21 January 2010
With the beginning of the new year we have reviewed our editorial policy and some of our procedures. Therefore, we take the opportunity to introduce several new features to our readers and authors and to remind them of old but maybe forgotten ones.
In the past, our print compilation contained all long articles and most of the rapid communications published in each quarter of the year. In view of the widespread availability and use of the internet and the online version of Eurosurveillance being the reference publication, we have decided to discontinue the regular print version. Instead, we will distribute hard copies of our special issues and further develop the print production of thematic compilations such as our recent collection of articles on the 2009 influenza A(H1N1) pandemic for which we have received very encouraging feedback. At the same time, we want to improve the appearance of the printed issues by replacing the old Eurosurveillance cover page with a picture or photograph illustrating the topic at hand. We encourage authors and readers who want to contribute potential cover images for such topical editions to contact the Editorial team.
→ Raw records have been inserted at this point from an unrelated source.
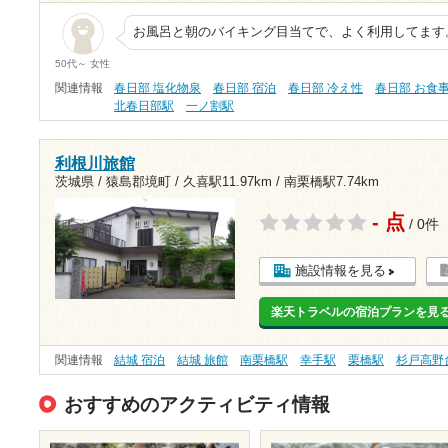
お風呂と朝のバイキング目当てで、よく利用してます
50代～ 女性
関連情報
春日部 塩化物泉
春日部 宿泊
春日部 冷え性
春日部 お食
北春日部駅
一ノ割駅
利根川旅館
茨城県 / 猿島郡境町 /
久喜駅11.97km
/
南栗橋駅7.74km
- 点
/ 0件
施設情報を見る
楽天トラベルの宿泊プランを見
関連情報
結城 宿泊
結城 旅館
南栗橋駅
幸手駅
栗橋駅
杉戸高野
おすすめのアクティビティ情報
One of the documents that have been updated is our copyright form, which we require all authors to sign before their article can be published. The form contains issues related directly to originality and copyright of the submitted material and statements on the appropriateness of the text and possible conflict of interest. Of particular importance for us was the addition of a passage on patient confidentiality. Our authors are asked to obtain informed consent from persons (or their legal representatives) whose details are described in a fashion that may lead to the identification of an individual. In exceptional circumstances where the importance for public health might override the need for protecting the individual will we accept the data without such consent. In those cases we will do our outmost to ensure that the data are anonymised as much as possible to prevent identification of the individual.
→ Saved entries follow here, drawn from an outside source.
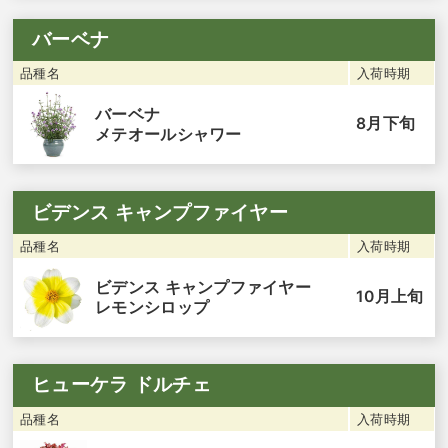
バーベナ
品種名
入荷時期
バーベナ
8月下旬
メテオールシャワー
ビデンス キャンプファイヤー
品種名
入荷時期
ビデンス キャンプファイヤー
10月上旬
レモンシロップ
ヒューケラ ドルチェ
品種名
入荷時期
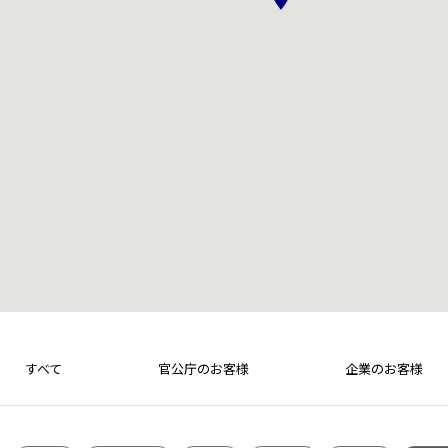
すべて
官公庁のお客様
企業のお客様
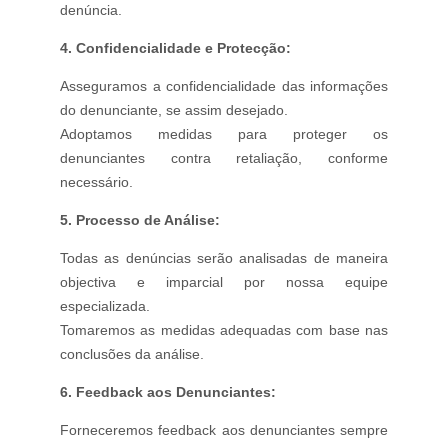
denúncia.
4. Confidencialidade e Protecção:
Asseguramos a confidencialidade das informações
do denunciante, se assim desejado.
Adoptamos medidas para proteger os
denunciantes contra retaliação, conforme
necessário.
5. Processo de Análise:
Todas as denúncias serão analisadas de maneira
objectiva e imparcial por nossa equipe
especializada.
Tomaremos as medidas adequadas com base nas
conclusões da análise.
6. Feedback aos Denunciantes:
Forneceremos feedback aos denunciantes sempre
In addition, we would like to remind our authors that the article category “rapid communications” is intended for timely reports on ongoing outbreaks and significant findings in the area of communicable diseases where rapid dissemination of the information facilitates rapid public health action and could potentially lead to immediate change in an ongoing public health situation. These articles are generally peer-reviewed and edited within a few days of submission, sometimes within hours. To allow for such rapid processing it is important that a word limit of around 1,000 words is observed.
All supplementary material is subject to peer review. We therefore want to emphasise, as is now also stated clearly in our ‘For authors’ pages, that Eurosurveillance usually does not publish supplementary material. All necessary information should be integrated in the article, while observing the word limit. In exceptional cases, where compelling reasons preclude the inclusion of certain information within the body of the article, we can give the authors the option to make such material available on an independent website and to provide a link to this website in the article. Such material, however, is not edited by Eurosurveillance and Eurosurveillance is not responsible for the correctness of the content.
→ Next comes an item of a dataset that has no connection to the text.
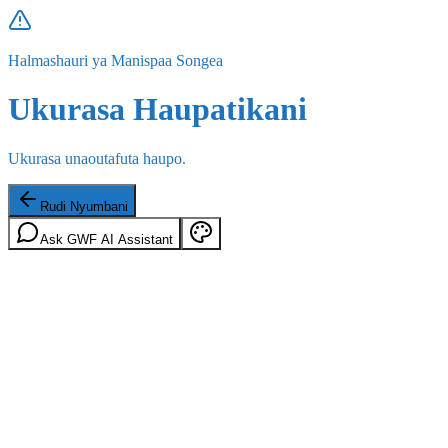
Halmashauri ya Manispaa Songea
Ukurasa Haupatikani
Ukurasa unaoutafuta haupo.
Rudi Nyumbani
Ask GWF AI Assistant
Last but not least, Eurosurveillance has been accredited by the Health on the Net (HON) Foundation (http://www.hon.ch) as adhering to the HON code of conduct (HONcode©). HON is a non-governmental, non-profit organisation with the purpose of supporting users to identify sound, reliable and trustworthy health information on the internet since 1995.
With all updates and changes described, we aim at further improving transparency and our editorial standards for the benefit of our readers and contributors.